そして「この生き物はタヌキ」という気持ちが強まる。どうやら聖女の力が発動したらしい。
(魔力を使い果たした的なことを言ってたけど、けっこう凄いことやってないか?)
アリシア=タヌキは、得意げに身体を伸ばした。胸を反らしているつもりらしい。
「世界のほうをいじるのではなく、貴方の認識のほうをいじっています。だからあまり力を使わずに済みました。これも私が貴方の魂をコネコネしたので、できることですね。凄いでしょう。褒めてください!」
「あー、偉かった偉かった」
啓助は雑に褒めたが、アリシアは嬉しそうだった。
(よく考えたら、魔力ほとんどゼロ状態で、これだけのことができるんだから、魔力がフルであったら、どれだけ凄いんだ。……そういや死にかけのタヌキを治したとも言ってたな)
啓助は、改めてタヌキを見た。
褒められて嬉しそうな顔をしている。鈍くさそうな雰囲気はあるが、いたって善良そうなタヌキだ。強大な魔力を持つ聖女が入っているとは思えない。

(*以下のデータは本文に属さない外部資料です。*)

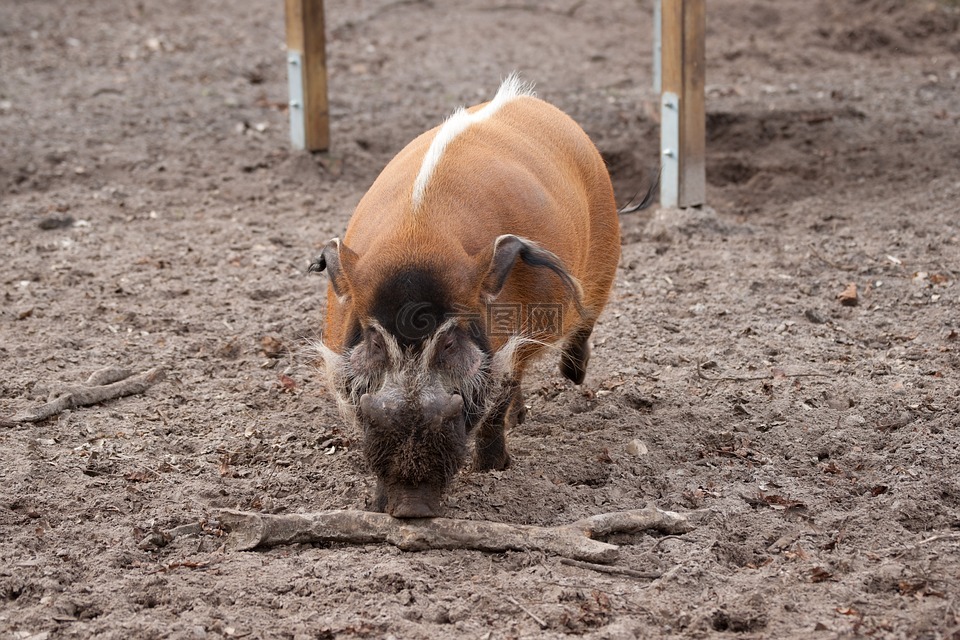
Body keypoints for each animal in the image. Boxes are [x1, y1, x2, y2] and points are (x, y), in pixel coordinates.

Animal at [312, 75, 620, 516]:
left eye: (450, 340)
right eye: (374, 339)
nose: (412, 508)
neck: (416, 244)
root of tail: (525, 99)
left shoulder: (507, 344)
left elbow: (495, 402)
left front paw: (492, 470)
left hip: (607, 254)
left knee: (585, 321)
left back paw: (571, 376)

(そういやこのタヌキ、どうやってここまで潜入してきたんだ? 王宮って、普通警備が凄いはずだよな。聖女の力じゃなかったら、人を油断させるこの顔で、ノコノコ入り込んだのかな……)
ノックの音がした。
「お食事をお持ちしました」
メイドの落ち着いた声である。
タヌキのアリシアが素早くベッドの下に隠れると、ドアが開いた。
さきほどとは別のメイドが、食事を載せた銀色のワゴンを押している。
ワゴンの上には銀色の四角いトレイが載っていた。
「うわ……」
ホテルの朝食を思わせるメニューである。
真っ白な皿に厚切りベーコンが二枚と、ふわふわのオムレツが載っている。横には二種類のポテトが、こんもりと添えられていた。

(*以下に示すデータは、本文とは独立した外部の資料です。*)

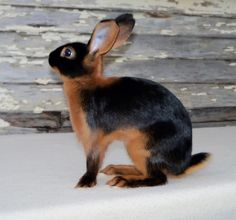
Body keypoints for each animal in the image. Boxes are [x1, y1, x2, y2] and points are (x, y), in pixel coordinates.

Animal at [48, 13, 210, 188]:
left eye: (68, 52)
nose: (49, 57)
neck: (85, 82)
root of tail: (182, 165)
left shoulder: (94, 139)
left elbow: (92, 162)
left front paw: (85, 183)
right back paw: (115, 169)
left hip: (142, 149)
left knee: (157, 177)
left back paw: (122, 180)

サラダボウルには、見たことのない野菜が何種類か入っており、彩りがいい。
焼きたての丸いパンには、高級そうなバターも用意されていた。
スープとフルーツジュースも、当然のように置かれている。デザートはヨーグルトだ。
ギルロードが小食なのか量こそ少ないが、盛り付けは完璧である。
啓助がインスタ女子なら、間違いなく写真を撮っていただろう。
メイドはテーブルの上に、手際よく並べた。
続いて給仕もしようとするが、啓助は押しとどめる。
「あとは自分でするからいいよ。ありがとう」
メイドは意外そうに目を見開いた。驚いているようだが、幸い不快そうな顔ではない。
「失礼しました」
メイドは無表情に戻り、丁寧に一礼する。
「ごゆっくりお過ごしくださいませ、ギルロード殿下」
メイドが下がると、アリシアがベッドの下から、ぴょんと出てきた。